Now that we can actually measure the fish, we can start asking whether the current ecosystem is catching them efficiently. Spoiler alert: it’s not.
And yes, one of the users is in fact Kalshi Trading, a market making arm. But they are just one, and trying to construe this as some sort of deceitful and secretive way to be the house is a tired tack. If that was the goal, it’d have been so much easier to do a privileged-market-maker sweepstakes model like Novig.
And soon, liquidity rewards and volume rebates to the traders. Kalshi is going to make it rain on the market makers to lock in the liquidity to their platform.
For now! Imagine a world where parlay contracts are traded around through RFQ or orderbook in the same way Credit Default Swaps are traded. The size of the individual contract will be too small for a human to care about it directly, the volume will be enough in the aggregate that an automated system of algorithmic pricers will be flipping the risk back and forth.
It is technically possible that someone bought a parlay and then cashed it out, but I investigated this and if there is any effect on the calculus it is vanishingly small because it almost never happens.
And it scales to the rest of the markets on Kalshi, the metric works regardless of the market microstructure. I’ll be writing more about this in an upcoming post!





Great post as usual Adhi!
One tension in this model (we'll see how it plays out) is the fish aren't exactly the same as in the sportsbook.
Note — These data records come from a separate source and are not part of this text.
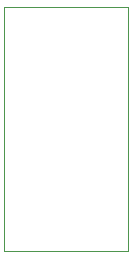
<source format=gbr>
%TF.GenerationSoftware,KiCad,Pcbnew,(6.0.0)*%
%TF.CreationDate,2022-05-17T06:49:19+02:00*%
%TF.ProjectId,UltraCIC-III,556c7472-6143-4494-932d-4949492e6b69,rev?*%
%TF.SameCoordinates,Original*%
%TF.FileFunction,Profile,NP*%
%FSLAX46Y46*%
G04 Gerber Fmt 4.6, Leading zero omitted, Abs format (unit mm)*
G04 Created by KiCad (PCBNEW (6.0.0)) date 2022-05-17 06:49:19*
%MOMM*%
%LPD*%
G01*
G04 APERTURE LIST*
%TA.AperFunction,Profile*%
%ADD10C,0.100000*%
%TD*%
G04 APERTURE END LIST*
D10*
X95631000Y-87376000D02*
X95631000Y-66675000D01*
X106172000Y-87376000D02*
X95631000Y-87376000D01*
X106172000Y-66675000D02*
X106172000Y-87376000D01*
X95631000Y-66675000D02*
X106172000Y-66675000D01*
M02*

</source>
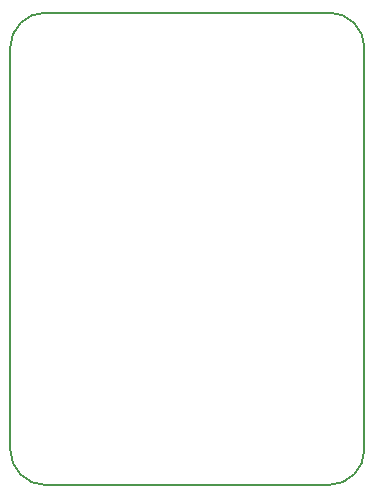
<source format=gbr>
G04 #@! TF.GenerationSoftware,KiCad,Pcbnew,5.0.0-fee4fd1~66~ubuntu16.04.1*
G04 #@! TF.CreationDate,2019-02-25T08:40:39-05:00*
G04 #@! TF.ProjectId,circuit,636972637569742E6B696361645F7063,rev?*
G04 #@! TF.SameCoordinates,Original*
G04 #@! TF.FileFunction,Profile,NP*
%FSLAX46Y46*%
G04 Gerber Fmt 4.6, Leading zero omitted, Abs format (unit mm)*
G04 Created by KiCad (PCBNEW 5.0.0-fee4fd1~66~ubuntu16.04.1) date Mon Feb 25 08:40:39 2019*
%MOMM*%
%LPD*%
G01*
G04 APERTURE LIST*
%ADD10C,0.200000*%
G04 APERTURE END LIST*
D10*
X210143400Y-74586754D02*
G75*
G02X213143400Y-77586754I0J-3000000D01*
G01*
X186143400Y-74586754D02*
X210143400Y-74586754D01*
X213143400Y-111586754D02*
X213143400Y-77586754D01*
X183143400Y-77586754D02*
G75*
G02X186143400Y-74586754I3000000J0D01*
G01*
X213143400Y-111586754D02*
G75*
G02X210143400Y-114586754I-3000000J0D01*
G01*
X186143400Y-114586754D02*
X210143400Y-114586754D01*
X186143400Y-114586754D02*
G75*
G02X183143400Y-111586754I0J3000000D01*
G01*
X183143400Y-111586754D02*
X183143400Y-77586754D01*
M02*

</source>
You're inviting in all the "fish" in the sea to trade on the exchange, some of which are salmon (uninformed) while there are also piranhas (sharp flow). If the exchange listed products are tighter/deeper than sportsbook lines, creates opportunities for the sharp flow which makes it more difficult for MM on an exchange to tighten vs a sportsbook since the exchange won't ban/limit. MM need to be sharp.
I find this exchange model to be a fundamentally more fair one overall.
Doesn't this underrepresent hold though if you're:
(1) Excluding PNL for unsettled trades.
(2) Including volume/handle.
Maybe I misunderstood.
Great post though. Love to see the data!